I remember complaining to my therapist about a close friend. I was fed up with her life choices and frankly, felt really put off by her lifestyle. My therapist listened intently as I explained my frustrations. At the end, I took a deep breath and looked at her, waiting for her to agree with me. But she didn't...
"It's not your place to tell her what to do. You're not her parent. She's not your child. She's an adult. Let her live her life the way she wants to."
What a statement. I felt a bit embarrassed. Was I too judgmental for my own good?
The quick answer is: no. However you look at it, we're all judging everyone. You're not alone if you're like me and often think the worst of people, including your closest friends. In fact, friends can be more prone to judgement than simply an acquaintance who you don’t really know or like.

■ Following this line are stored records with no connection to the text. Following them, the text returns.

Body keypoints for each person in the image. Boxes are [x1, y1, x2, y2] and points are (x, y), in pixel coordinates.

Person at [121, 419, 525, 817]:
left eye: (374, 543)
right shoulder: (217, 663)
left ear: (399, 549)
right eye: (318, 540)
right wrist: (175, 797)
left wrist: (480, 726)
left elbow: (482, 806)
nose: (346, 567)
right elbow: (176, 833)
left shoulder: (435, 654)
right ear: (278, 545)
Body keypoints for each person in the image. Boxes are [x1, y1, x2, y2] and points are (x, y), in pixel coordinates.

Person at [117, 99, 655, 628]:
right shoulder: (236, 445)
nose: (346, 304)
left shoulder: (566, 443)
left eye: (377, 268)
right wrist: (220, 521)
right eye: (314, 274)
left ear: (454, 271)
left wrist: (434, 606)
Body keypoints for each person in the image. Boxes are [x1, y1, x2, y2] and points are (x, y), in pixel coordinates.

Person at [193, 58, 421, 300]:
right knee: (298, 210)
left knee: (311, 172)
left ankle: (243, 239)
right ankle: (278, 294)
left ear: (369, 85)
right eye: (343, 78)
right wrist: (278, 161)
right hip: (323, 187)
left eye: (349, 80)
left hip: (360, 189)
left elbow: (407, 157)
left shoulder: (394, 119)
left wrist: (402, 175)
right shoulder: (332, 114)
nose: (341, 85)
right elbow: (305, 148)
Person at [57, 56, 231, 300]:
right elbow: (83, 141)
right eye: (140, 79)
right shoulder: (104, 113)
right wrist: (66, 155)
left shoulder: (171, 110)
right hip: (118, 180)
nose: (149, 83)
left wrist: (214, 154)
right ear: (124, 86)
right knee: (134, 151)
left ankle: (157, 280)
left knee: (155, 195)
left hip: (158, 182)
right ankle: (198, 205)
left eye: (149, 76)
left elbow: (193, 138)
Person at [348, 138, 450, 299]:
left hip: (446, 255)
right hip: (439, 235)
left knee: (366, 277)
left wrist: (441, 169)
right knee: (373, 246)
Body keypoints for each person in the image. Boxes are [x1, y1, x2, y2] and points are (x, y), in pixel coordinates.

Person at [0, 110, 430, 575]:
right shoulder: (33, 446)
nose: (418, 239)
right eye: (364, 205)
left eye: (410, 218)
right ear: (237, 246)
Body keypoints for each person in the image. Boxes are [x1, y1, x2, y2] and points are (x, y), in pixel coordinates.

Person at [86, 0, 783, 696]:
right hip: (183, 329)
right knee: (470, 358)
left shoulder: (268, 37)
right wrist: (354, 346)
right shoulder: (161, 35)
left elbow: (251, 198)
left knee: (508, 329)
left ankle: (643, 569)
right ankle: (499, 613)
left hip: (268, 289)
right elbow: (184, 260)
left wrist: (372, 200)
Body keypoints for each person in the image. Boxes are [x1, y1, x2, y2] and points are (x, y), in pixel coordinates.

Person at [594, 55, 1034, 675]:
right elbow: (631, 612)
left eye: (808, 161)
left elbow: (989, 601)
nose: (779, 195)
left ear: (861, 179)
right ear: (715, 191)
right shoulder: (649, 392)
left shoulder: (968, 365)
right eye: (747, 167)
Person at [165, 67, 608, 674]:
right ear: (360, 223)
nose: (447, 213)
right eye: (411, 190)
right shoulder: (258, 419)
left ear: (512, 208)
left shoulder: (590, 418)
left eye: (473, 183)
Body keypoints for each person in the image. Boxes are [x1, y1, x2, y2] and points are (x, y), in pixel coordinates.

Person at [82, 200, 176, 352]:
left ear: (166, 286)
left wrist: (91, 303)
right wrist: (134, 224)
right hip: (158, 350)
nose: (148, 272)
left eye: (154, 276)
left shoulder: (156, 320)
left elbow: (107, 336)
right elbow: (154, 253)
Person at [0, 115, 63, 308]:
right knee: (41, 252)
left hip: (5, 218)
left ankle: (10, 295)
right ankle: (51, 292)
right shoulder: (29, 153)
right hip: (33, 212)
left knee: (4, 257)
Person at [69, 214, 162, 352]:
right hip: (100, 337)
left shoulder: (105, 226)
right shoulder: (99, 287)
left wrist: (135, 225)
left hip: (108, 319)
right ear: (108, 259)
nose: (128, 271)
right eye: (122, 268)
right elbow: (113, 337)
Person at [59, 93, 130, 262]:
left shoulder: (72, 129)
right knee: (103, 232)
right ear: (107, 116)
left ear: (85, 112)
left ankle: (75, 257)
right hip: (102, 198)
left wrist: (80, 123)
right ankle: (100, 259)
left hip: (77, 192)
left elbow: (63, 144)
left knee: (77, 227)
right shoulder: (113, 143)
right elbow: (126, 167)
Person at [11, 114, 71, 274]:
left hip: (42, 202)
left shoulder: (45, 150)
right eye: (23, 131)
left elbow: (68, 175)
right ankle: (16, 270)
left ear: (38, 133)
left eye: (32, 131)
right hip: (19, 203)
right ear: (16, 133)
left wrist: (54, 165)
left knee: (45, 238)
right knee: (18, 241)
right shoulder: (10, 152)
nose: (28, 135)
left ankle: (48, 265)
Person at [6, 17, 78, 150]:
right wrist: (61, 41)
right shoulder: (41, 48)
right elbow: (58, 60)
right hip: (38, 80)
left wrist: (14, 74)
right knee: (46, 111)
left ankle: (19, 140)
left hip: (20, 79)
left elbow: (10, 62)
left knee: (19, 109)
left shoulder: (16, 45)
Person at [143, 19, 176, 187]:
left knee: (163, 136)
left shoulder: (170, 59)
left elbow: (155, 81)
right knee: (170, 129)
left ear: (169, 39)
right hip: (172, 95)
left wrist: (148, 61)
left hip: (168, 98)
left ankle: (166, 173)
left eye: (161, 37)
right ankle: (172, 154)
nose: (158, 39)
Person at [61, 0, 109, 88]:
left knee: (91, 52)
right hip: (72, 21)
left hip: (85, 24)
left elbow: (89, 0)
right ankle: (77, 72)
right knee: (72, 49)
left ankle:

Your friend doesn't need you to fix them.
In our friendships, we want to feel seen, loved, and accepted. So when we enter into a relationship where our friends feel like they don't approve of our way of living, we aren't going to feel that sense of security we so need in our relationships.
The definition of platonic intimacy is being allowed to express your true self emotions and all without being fixed or changed. And, that the other person is allowed to do the same.
So, when you opt for criticizing or dismissing your friend... or worse, insulting them, that habit can create a deep-rooted detachment in your relationship. It tells the other person that you're not okay with them being themself.
Comments like "You're just so emotional sometimes" or "Wow, you sleep around a lot" are toxic for your relationship.
Important note: Of course if your friend is putting you in an uncomfortable position or disrespecting you with their actions, you should always speak up! Taking advantage, lack of gratitude, or super destructive behaviors are important to communicate in your relationship.
How to Break The Cycle
If you find yourself in a situation where you want to judge your friend, check yourself first! Why do you feel critical in this moment? Why are you so irritated by them? Are you harboring resentment over something from the past? Are you jealous? Competitive?
Looking at our own experiences helps us reframe our judgement. If you've personally felt pain or guilt from actions similar to theirs, perhaps you are protecting them from mistakes you think they'll make because of it. For example, let's say they cheated on their partner and you were cheated on in the past, maybe this explains why you feel hurt by their actions.
Try your best to communicate to your friend how you're feeling, without passing judgement.
Compassion > Criticism
Once you've come to terms with your ruminating thoughts, you need to take steps to prevent the thoughts from becoming critical comments. Flexing your compassion can help with this!
If you have empathy for your friend, they'll be more receptive to you. And it prevents you from being too negative. Think about how you'd like to receive feedback and practice being in their position. It will do wonders for your relationship!